Retreat Beyond the Horizon
In 2008, Liu Jianhua realized that the reality reflected through art was far less surreal than the actual social reality. Therefore, he decided to detach himself and adopt a creative approach that was different from reality, one that was “meaningless and contentless.” In this period of creation, Liu Jianhua shifted his focus from exploring specific materials or reality to abstraction and perception, viewing his works as a visualization of his own emotions during the creative process. “It’s like lighting a stick of incense in a spacious temple. The smoke will spread throughout the entire space. I hope that my works and the space can create such a sense of field, and the audience will feel the distance from reality when they enter.”

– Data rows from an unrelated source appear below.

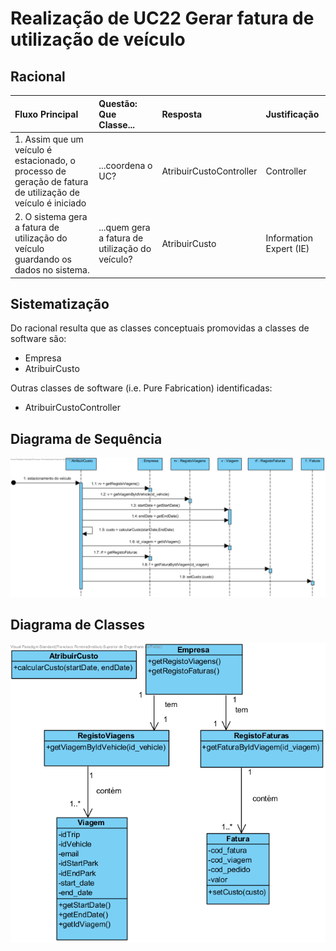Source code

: # Realização de UC22 Gerar fatura de utilização de veículo

## Racional

| Fluxo Principal                                                                                        | Questão: Que Classe...                                      | Resposta                                       | Justificação                                                                                                         |
|:-------------------------------------------------------------------------------------------------------|:------------------------------------------------------------|:-----------------------------------------------|:---------------------------------------------------------------------------------------------------------------------|
| 1. Assim que um veículo é estacionado, o processo de geração de fatura de utilização de veículo é iniciado|...coordena o UC?|AtribuirCustoController| Controller |
|2. O sistema gera a fatura de utilização do veículo guardando os dados no sistema. |...quem gera a fatura de utilização do veículo?|AtribuirCusto|Information Expert (IE)|

## Sistematização ##

Do racional resulta que as classes conceptuais promovidas a classes de software são:
* Empresa
* AtribuirCusto

Outras classes de software (i.e. Pure Fabrication) identificadas:  

 * AtribuirCustoController

##	Diagrama de Sequência

![SD_UC22.png](SD_UC22.png)


##	Diagrama de Classes

![CD_UC22.png](CD_UC22.png)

In a small black box exhibition hall, a pillow with a skull hanging from it is displayed. This is part of Liu Jianhua’s work “Fragile Daily Life,” created during the millennium. As a material object, the pillow symbolizes dreams and uncertainty. As a biological human being, it is reduced to its most essential form, bringing it closer to eternity. Looking in the direction of the skull, one can see the work “Reflection in Water,” created during the same period. The skyline of Shanghai, Beijing, Guangzhou, and Shenzhen, made of blue and white porcelain, stretches along the corridor wall for 12 meters. The skyscrapers are presented in a twisted manner, ethereal like reflections in water. A row of spotlights shines directly above the porcelain plates, projecting reflections of reflections below the “horizon.” Like a game of telephone, from the skyscrapers to their reflections in water, to the blue and white porcelain plates and their reflections on the wall, reality is deconstructed repeatedly, revealing its fragile essence. The two works tell a fable-like story of a dream in Nanko, reflecting the artist’s hesitation in the vibrant acceleration of the millennium.
At the exhibition of Liu Jianhua’s “Hollow in Injection” held at the Tawaraya Modern Art Museum in 2023, the final exhibition hall showcased two works created by the artist from 2008 to 2018. One wall displayed an extremely thin “white paper” made using the rolling process of making porcelain plates. It was only 7 millimeters thick, with lightly curled edges that seemed to be able to be lifted by a gust of wind. Corresponding to its 1.2-meter width and 2-meter height, the other walls were covered in starry “ink marks” (Signs) made in imitation of the “leaking roof” technique in calligraphy, with a traditional black and gold glaze applied to the human figurines. These ink marks returning to the wall also reproduced the metaphor used in ancient calligraphy, like the marks left by rainwater on a wall. As the conclusion of the exhibition, these two works skillfully borrowed and transformed classic porcelain-making techniques and materials, and after creating an atmosphere of a study with just a few strokes, they calmly left blank spaces.
Whether it was observing reality in the early days or stepping back to contemplate spirituality in recent times, Liu Jianhua’s works always maintain a distance from tangible objects, both referring to them and intentionally deviating from them, lightly touching reality like a tangent before bouncing away, leaving room for speculation and perception.